Finding data

All of the data for CSE 150 can be found within the data4 packages in our GitHub group byuidatascience and on our Google Drive.

We have built multiple data sets that will help you answer the questions in the case studies. You should read the data description and look at the available files to find the files you need before you do too much data wrangling.

Repository details

These repositories are built using the DataPushR R package, and they have the following structure.

  • There is a data-raw folder that has varied file formats of the curated data. All data is the same, but they are stored in varied formats for use with different software and programming languages. this folder can have more data than is available in the R package.
  • Each of these repositories is stored as an R package and can be installed in R using devtools::install_github("byuidatascience/data4[NAME]"). If done, the data objects in the data folder will be available to the R user. We recommend using data4[NAME]:: structure to access the available data.
  • Each data set is documented with the data.md file in the repository and as a help file in R. You can find the data sources here.
  • There is an R script in the data-raw folder that documents what was done with the source data before it was created in the repository.

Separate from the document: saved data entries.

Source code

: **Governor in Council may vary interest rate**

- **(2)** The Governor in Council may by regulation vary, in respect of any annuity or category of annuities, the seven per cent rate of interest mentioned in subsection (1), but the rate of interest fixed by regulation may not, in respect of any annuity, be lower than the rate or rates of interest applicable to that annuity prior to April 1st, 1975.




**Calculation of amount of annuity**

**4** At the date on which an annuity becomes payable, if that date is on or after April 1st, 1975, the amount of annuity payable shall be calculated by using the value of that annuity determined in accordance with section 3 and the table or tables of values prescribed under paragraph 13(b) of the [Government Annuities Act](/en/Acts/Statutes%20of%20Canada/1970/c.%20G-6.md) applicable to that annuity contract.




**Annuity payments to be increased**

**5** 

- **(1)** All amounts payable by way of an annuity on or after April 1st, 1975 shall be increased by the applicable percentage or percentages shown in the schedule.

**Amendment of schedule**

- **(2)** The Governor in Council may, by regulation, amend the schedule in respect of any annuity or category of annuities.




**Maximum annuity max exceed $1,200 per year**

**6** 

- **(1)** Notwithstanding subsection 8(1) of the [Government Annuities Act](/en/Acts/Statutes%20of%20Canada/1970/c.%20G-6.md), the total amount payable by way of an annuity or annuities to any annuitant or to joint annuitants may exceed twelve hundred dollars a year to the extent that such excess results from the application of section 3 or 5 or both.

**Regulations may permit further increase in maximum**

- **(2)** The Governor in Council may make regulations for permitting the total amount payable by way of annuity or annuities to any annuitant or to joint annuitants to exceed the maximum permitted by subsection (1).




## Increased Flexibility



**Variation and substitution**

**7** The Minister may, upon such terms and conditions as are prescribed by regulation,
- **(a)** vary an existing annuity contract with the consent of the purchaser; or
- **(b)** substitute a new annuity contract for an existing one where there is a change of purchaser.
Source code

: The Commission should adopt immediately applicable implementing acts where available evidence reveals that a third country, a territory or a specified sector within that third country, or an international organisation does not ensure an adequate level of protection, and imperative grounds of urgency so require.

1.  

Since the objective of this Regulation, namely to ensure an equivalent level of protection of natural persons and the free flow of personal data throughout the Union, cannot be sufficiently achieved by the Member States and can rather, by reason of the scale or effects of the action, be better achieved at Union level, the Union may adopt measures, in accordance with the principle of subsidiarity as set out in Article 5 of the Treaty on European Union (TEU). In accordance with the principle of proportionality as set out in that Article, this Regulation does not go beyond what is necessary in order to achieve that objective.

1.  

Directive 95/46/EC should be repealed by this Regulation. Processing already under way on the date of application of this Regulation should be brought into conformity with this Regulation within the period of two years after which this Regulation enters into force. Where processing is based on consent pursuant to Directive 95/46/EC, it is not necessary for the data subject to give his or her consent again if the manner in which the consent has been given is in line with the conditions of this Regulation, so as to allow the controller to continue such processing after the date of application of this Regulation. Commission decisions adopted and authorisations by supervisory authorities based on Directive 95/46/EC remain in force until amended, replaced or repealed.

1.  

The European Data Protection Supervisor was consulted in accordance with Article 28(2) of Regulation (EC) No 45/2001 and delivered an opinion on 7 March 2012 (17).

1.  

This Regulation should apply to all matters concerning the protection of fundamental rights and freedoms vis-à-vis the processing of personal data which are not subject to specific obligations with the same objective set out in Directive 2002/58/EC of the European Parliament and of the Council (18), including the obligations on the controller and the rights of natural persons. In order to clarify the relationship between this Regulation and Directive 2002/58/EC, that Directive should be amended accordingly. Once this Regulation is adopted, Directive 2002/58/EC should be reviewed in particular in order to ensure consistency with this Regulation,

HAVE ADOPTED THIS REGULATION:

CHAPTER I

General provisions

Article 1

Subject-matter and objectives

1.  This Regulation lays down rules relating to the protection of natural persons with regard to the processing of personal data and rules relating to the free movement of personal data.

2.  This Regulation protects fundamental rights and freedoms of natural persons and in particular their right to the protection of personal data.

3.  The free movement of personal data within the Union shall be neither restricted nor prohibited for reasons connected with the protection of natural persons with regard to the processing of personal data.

Case Study 2: Lego my data

You will be making your own data set from bags of LEGO in class or by using the virtual LEGO bags.

Case Study 3: What is normal about marathons?

This repository has marathon times for the majority of marathons in the US. It is largely various subsets of data from Wu’s data. One addition is the inclusion of spatial coordinates for the locations of some of the races.

Case Study 4: What is a healthy child?

This repository has varied height and weight measurements of children from various countries under the age of 2. Also, we have the WHO table of mean and standard deviation values for each day of age. This data can be used to teach about z-scores and the normal distribution.

Case Study 5: Does your birthday make you better at sports?

This repository has the birthdates of many professional athletes. It also has the number of births by month and day of the month for the US and the varied athlete groups. This data can be used to teach about the Matthew Effect.

Case Study 6: Catch me, if you can?

The repository has varied data sets that can be used to teach about Benford’s law. They can be used to explain the Chi-Square Goodness of Fit process.

Case Study 7: Can you help me with my data problem?

This repository has tuberculosis data from the World Health Organization (WHO). It is messy by intention. This data can be used to teach tidy principles.